(Source data)
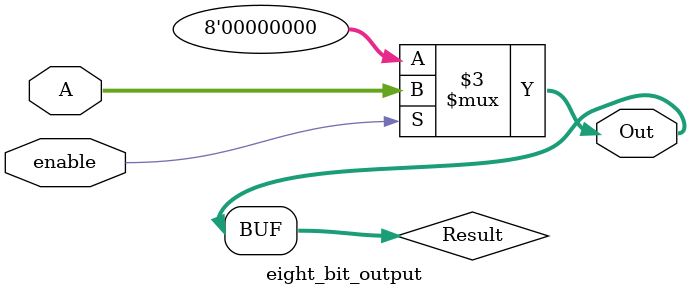
<source format=v>
module eight_bit_output(
           input [7:0] A,  // 8-bit Input
           input enable, // Enable Flag
           output [7:0] Out // 8-bit Output
    );
    reg [7:0] Result;
    assign Out = Result; // ALU out
    always @(*)
    begin
		if (enable) begin
			Result = A;
		end else begin
			Result = 8'b0;
		end
    end
endmodule
</source>
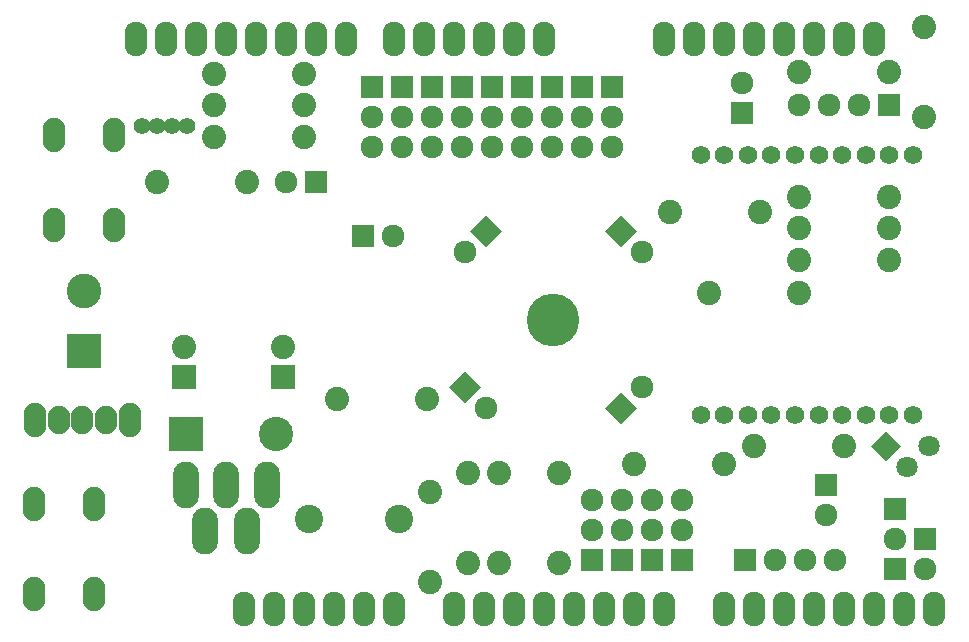
<source format=gbs>
G04 This is an RS-274x file exported by *
G04 gerbv version 2.6.0 *
G04 More information is available about gerbv at *
G04 http://gerbv.gpleda.org/ *
G04 --End of header info--*
%MOIN*%
%FSLAX34Y34*%
%IPPOS*%
G04 --Define apertures--*
%ADD10C,0.0039*%
%ADD11O,0.0757X0.1157*%
%ADD12R,0.1142X0.1142*%
%ADD13C,0.1142*%
%ADD14R,0.1157X0.1157*%
%ADD15C,0.1157*%
%ADD16C,0.0807*%
%ADD17R,0.0757X0.0757*%
%ADD18C,0.0757*%
%ADD19R,0.0807X0.0807*%
%ADD20O,0.0748X0.1142*%
%ADD21O,0.0748X0.0945*%
%ADD22C,0.0551*%
%ADD23C,0.0944*%
%ADD24O,0.0862X0.1567*%
%ADD25C,0.0617*%
%ADD26C,0.1757*%
%ADD27C,0.0707*%
G04 --Start main section--*
G54D11*
G01X0041780Y-009570D03*
G01X0042780Y-009570D03*
G01X0043780Y-009570D03*
G01X0044780Y-009570D03*
G01X0045780Y-009570D03*
G01X0046780Y-009570D03*
G01X0047780Y-009570D03*
G01X0048780Y-009570D03*
G01X0050780Y-028570D03*
G01X0049780Y-028570D03*
G01X0048780Y-028570D03*
G01X0047780Y-028570D03*
G01X0043780Y-028570D03*
G01X0041780Y-028570D03*
G01X0040780Y-028570D03*
G01X0044780Y-028570D03*
G01X0045780Y-028570D03*
G01X0046780Y-028570D03*
G01X0039780Y-028570D03*
G01X0038780Y-028570D03*
G01X0037780Y-028570D03*
G01X0034780Y-028570D03*
G01X0035780Y-028570D03*
G01X0036780Y-028570D03*
G01X0032780Y-028570D03*
G01X0031780Y-028570D03*
G01X0030780Y-028570D03*
G01X0028780Y-028570D03*
G01X0027780Y-028570D03*
G01X0037780Y-009570D03*
G01X0036780Y-009570D03*
G01X0035780Y-009570D03*
G01X0034780Y-009570D03*
G01X0033780Y-009570D03*
G01X0032780Y-009570D03*
G01X0031180Y-009570D03*
G01X0030180Y-009570D03*
G01X0029180Y-009570D03*
G01X0028180Y-009570D03*
G01X0027180Y-009570D03*
G01X0026180Y-009570D03*
G01X0025180Y-009570D03*
G01X0024180Y-009570D03*
G01X0029780Y-028570D03*
G54D12*
G01X0025830Y-022720D03*
G54D13*
G01X0028830Y-022720D03*
G54D14*
G01X0022430Y-019970D03*
G54D15*
G01X0022430Y-017970D03*
G54D16*
G01X0030880Y-021570D03*
G01X0033880Y-021570D03*
G01X0029780Y-010720D03*
G01X0026780Y-010720D03*
G01X0029780Y-011770D03*
G01X0026780Y-011770D03*
G01X0029780Y-012820D03*
G01X0026780Y-012820D03*
G01X0033980Y-024670D03*
G01X0033980Y-027670D03*
G01X0035230Y-027020D03*
G01X0035230Y-024020D03*
G01X0038280Y-027020D03*
G01X0038280Y-024020D03*
G01X0041980Y-015320D03*
G01X0044980Y-015320D03*
G01X0036280Y-027020D03*
G01X0036280Y-024020D03*
G54D17*
G01X0039380Y-026920D03*
G54D18*
G01X0039380Y-025920D03*
G01X0039380Y-024920D03*
G54D17*
G01X0040380Y-026920D03*
G54D18*
G01X0040380Y-025920D03*
G01X0040380Y-024920D03*
G54D17*
G01X0030180Y-014320D03*
G54D18*
G01X0029180Y-014320D03*
G54D17*
G01X0032030Y-011170D03*
G54D18*
G01X0032030Y-012170D03*
G01X0032030Y-013170D03*
G54D17*
G01X0033030Y-011170D03*
G54D18*
G01X0033030Y-012170D03*
G01X0033030Y-013170D03*
G54D17*
G01X0034030Y-011170D03*
G54D18*
G01X0034030Y-012170D03*
G01X0034030Y-013170D03*
G54D17*
G01X0035030Y-011170D03*
G54D18*
G01X0035030Y-012170D03*
G01X0035030Y-013170D03*
G54D17*
G01X0036030Y-011170D03*
G54D18*
G01X0036030Y-012170D03*
G01X0036030Y-013170D03*
G54D17*
G01X0041380Y-026920D03*
G54D18*
G01X0041380Y-025920D03*
G01X0041380Y-024920D03*
G54D17*
G01X0042380Y-026920D03*
G54D18*
G01X0042380Y-025920D03*
G01X0042380Y-024920D03*
G54D17*
G01X0049280Y-011770D03*
G54D18*
G01X0048280Y-011770D03*
G01X0047280Y-011770D03*
G01X0046280Y-011770D03*
G54D16*
G01X0050430Y-012170D03*
G01X0050430Y-009170D03*
G01X0049280Y-010670D03*
G01X0046280Y-010670D03*
G54D17*
G01X0037030Y-011170D03*
G54D18*
G01X0037030Y-012170D03*
G01X0037030Y-013170D03*
G54D17*
G01X0038030Y-011170D03*
G54D18*
G01X0038030Y-012170D03*
G01X0038030Y-013170D03*
G54D17*
G01X0039030Y-011170D03*
G54D18*
G01X0039030Y-012170D03*
G01X0039030Y-013170D03*
G54D17*
G01X0040030Y-011170D03*
G54D18*
G01X0040030Y-012170D03*
G01X0040030Y-013170D03*
G54D17*
G01X0047180Y-024420D03*
G54D18*
G01X0047180Y-025420D03*
G54D19*
G01X0029080Y-020820D03*
G54D16*
G01X0029080Y-019820D03*
G54D20*
G01X0020780Y-025070D03*
G01X0022780Y-025070D03*
G01X0020780Y-028070D03*
G01X0022780Y-028070D03*
G01X0021430Y-012770D03*
G01X0023430Y-012770D03*
G01X0021430Y-015770D03*
G01X0023430Y-015770D03*
G54D19*
G01X0025780Y-020820D03*
G54D16*
G01X0025780Y-019820D03*
G54D21*
G01X0021592Y-022270D03*
G01X0022380Y-022270D03*
G01X0023167Y-022270D03*
G54D20*
G01X0023954Y-022270D03*
G01X0020805Y-022270D03*
G54D22*
G01X0024380Y-012470D03*
G01X0024880Y-012470D03*
G01X0025380Y-012470D03*
G01X0025880Y-012470D03*
G54D23*
G01X0032930Y-025570D03*
G01X0029930Y-025570D03*
G54D17*
G01X0044380Y-012020D03*
G54D18*
G01X0044380Y-011020D03*
G54D16*
G01X0049280Y-015870D03*
G01X0046280Y-015870D03*
G01X0049280Y-016920D03*
G01X0046280Y-016920D03*
G01X0046280Y-014820D03*
G01X0049280Y-014820D03*
G01X0027880Y-014320D03*
G01X0024880Y-014320D03*
G54D24*
G01X0028530Y-024420D03*
G01X0027880Y-025970D03*
G01X0027180Y-024420D03*
G01X0026480Y-025970D03*
G01X0025830Y-024420D03*
G54D25*
G01X0050073Y-013439D03*
G01X0049285Y-013440D03*
G01X0048498Y-013440D03*
G01X0047711Y-013440D03*
G01X0046923Y-013440D03*
G01X0046137Y-013440D03*
G01X0045349Y-013440D03*
G01X0044562Y-013440D03*
G01X0043775Y-013440D03*
G01X0042987Y-013440D03*
G01X0042987Y-022100D03*
G01X0043775Y-022100D03*
G01X0044562Y-022100D03*
G01X0045349Y-022100D03*
G01X0046137Y-022100D03*
G01X0046923Y-022100D03*
G01X0047711Y-022100D03*
G01X0048498Y-022100D03*
G01X0049285Y-022100D03*
G01X0050073Y-022100D03*
G54D10*
G36*
G01X0034590Y-021166D02*
G01X0035126Y-020630D01*
G01X0035662Y-021166D01*
G01X0035126Y-021702D01*
G01X0034590Y-021166D01*
G01X0034590Y-021166D01*
G37*
G54D18*
G01X0035833Y-021873D03*
G54D10*
G36*
G01X0040326Y-022409D02*
G01X0039790Y-021873D01*
G01X0040326Y-021337D01*
G01X0040862Y-021873D01*
G01X0040326Y-022409D01*
G01X0040326Y-022409D01*
G37*
G54D18*
G01X0041033Y-021166D03*
G54D10*
G36*
G01X0039790Y-015966D02*
G01X0040326Y-015430D01*
G01X0040862Y-015966D01*
G01X0040326Y-016502D01*
G01X0039790Y-015966D01*
G01X0039790Y-015966D01*
G37*
G54D18*
G01X0041033Y-016673D03*
G54D10*
G36*
G01X0035833Y-015430D02*
G01X0036369Y-015966D01*
G01X0035833Y-016502D01*
G01X0035297Y-015966D01*
G01X0035833Y-015430D01*
G01X0035833Y-015430D01*
G37*
G54D18*
G01X0035126Y-016673D03*
G54D26*
G01X0038080Y-018920D03*
G54D17*
G01X0031730Y-016120D03*
G54D18*
G01X0032730Y-016120D03*
G54D10*
G36*
G01X0049673Y-023120D02*
G01X0049172Y-023620D01*
G01X0048672Y-023120D01*
G01X0049172Y-022619D01*
G01X0049673Y-023120D01*
G01X0049673Y-023120D01*
G37*
G54D27*
G01X0049880Y-023827D03*
G01X0050587Y-023120D03*
G54D16*
G01X0047780Y-023120D03*
G01X0044780Y-023120D03*
G01X0040780Y-023720D03*
G01X0043780Y-023720D03*
G01X0043280Y-018020D03*
G01X0046280Y-018020D03*
G54D17*
G01X0044480Y-026920D03*
G54D18*
G01X0045480Y-026920D03*
G01X0046480Y-026920D03*
G01X0047480Y-026920D03*
G54D17*
G01X0050480Y-026220D03*
G54D18*
G01X0049480Y-026220D03*
G54D17*
G01X0049480Y-027220D03*
G54D18*
G01X0050480Y-027220D03*
G54D17*
G01X0049480Y-025220D03*
M02*

</source>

__Work instruction__.
For the lines above, output exactly those from the line containing "G04 http://gerbv.gpleda.org/ *" through the line containing "G01X0033880Y-021570D03*", and skip the others.

__Solution__.
G04 http://gerbv.gpleda.org/ *
G04 --End of header info--*
%MOIN*%
%FSLAX34Y34*%
%IPPOS*%
G04 --Define apertures--*
%ADD10C,0.0039*%
%ADD11O,0.0757X0.1157*%
%ADD12R,0.1142X0.1142*%
%ADD13C,0.1142*%
%ADD14R,0.1157X0.1157*%
%ADD15C,0.1157*%
%ADD16C,0.0807*%
%ADD17R,0.0757X0.0757*%
%ADD18C,0.0757*%
%ADD19R,0.0807X0.0807*%
%ADD20O,0.0748X0.1142*%
%ADD21O,0.0748X0.0945*%
%ADD22C,0.0551*%
%ADD23C,0.0944*%
%ADD24O,0.0862X0.1567*%
%ADD25C,0.0617*%
%ADD26C,0.1757*%
%ADD27C,0.0707*%
G04 --Start main section--*
G54D11*
G01X0041780Y-009570D03*
G01X0042780Y-009570D03*
G01X0043780Y-009570D03*
G01X0044780Y-009570D03*
G01X0045780Y-009570D03*
G01X0046780Y-009570D03*
G01X0047780Y-009570D03*
G01X0048780Y-009570D03*
G01X0050780Y-028570D03*
G01X0049780Y-028570D03*
G01X0048780Y-028570D03*
G01X0047780Y-028570D03*
G01X0043780Y-028570D03*
G01X0041780Y-028570D03*
G01X0040780Y-028570D03*
G01X0044780Y-028570D03*
G01X0045780Y-028570D03*
G01X0046780Y-028570D03*
G01X0039780Y-028570D03*
G01X0038780Y-028570D03*
G01X0037780Y-028570D03*
G01X0034780Y-028570D03*
G01X0035780Y-028570D03*
G01X0036780Y-028570D03*
G01X0032780Y-028570D03*
G01X0031780Y-028570D03*
G01X0030780Y-028570D03*
G01X0028780Y-028570D03*
G01X0027780Y-028570D03*
G01X0037780Y-009570D03*
G01X0036780Y-009570D03*
G01X0035780Y-009570D03*
G01X0034780Y-009570D03*
G01X0033780Y-009570D03*
G01X0032780Y-009570D03*
G01X0031180Y-009570D03*
G01X0030180Y-009570D03*
G01X0029180Y-009570D03*
G01X0028180Y-009570D03*
G01X0027180Y-009570D03*
G01X0026180Y-009570D03*
G01X0025180Y-009570D03*
G01X0024180Y-009570D03*
G01X0029780Y-028570D03*
G54D12*
G01X0025830Y-022720D03*
G54D13*
G01X0028830Y-022720D03*
G54D14*
G01X0022430Y-019970D03*
G54D15*
G01X0022430Y-017970D03*
G54D16*
G01X0030880Y-021570D03*
G01X0033880Y-021570D03*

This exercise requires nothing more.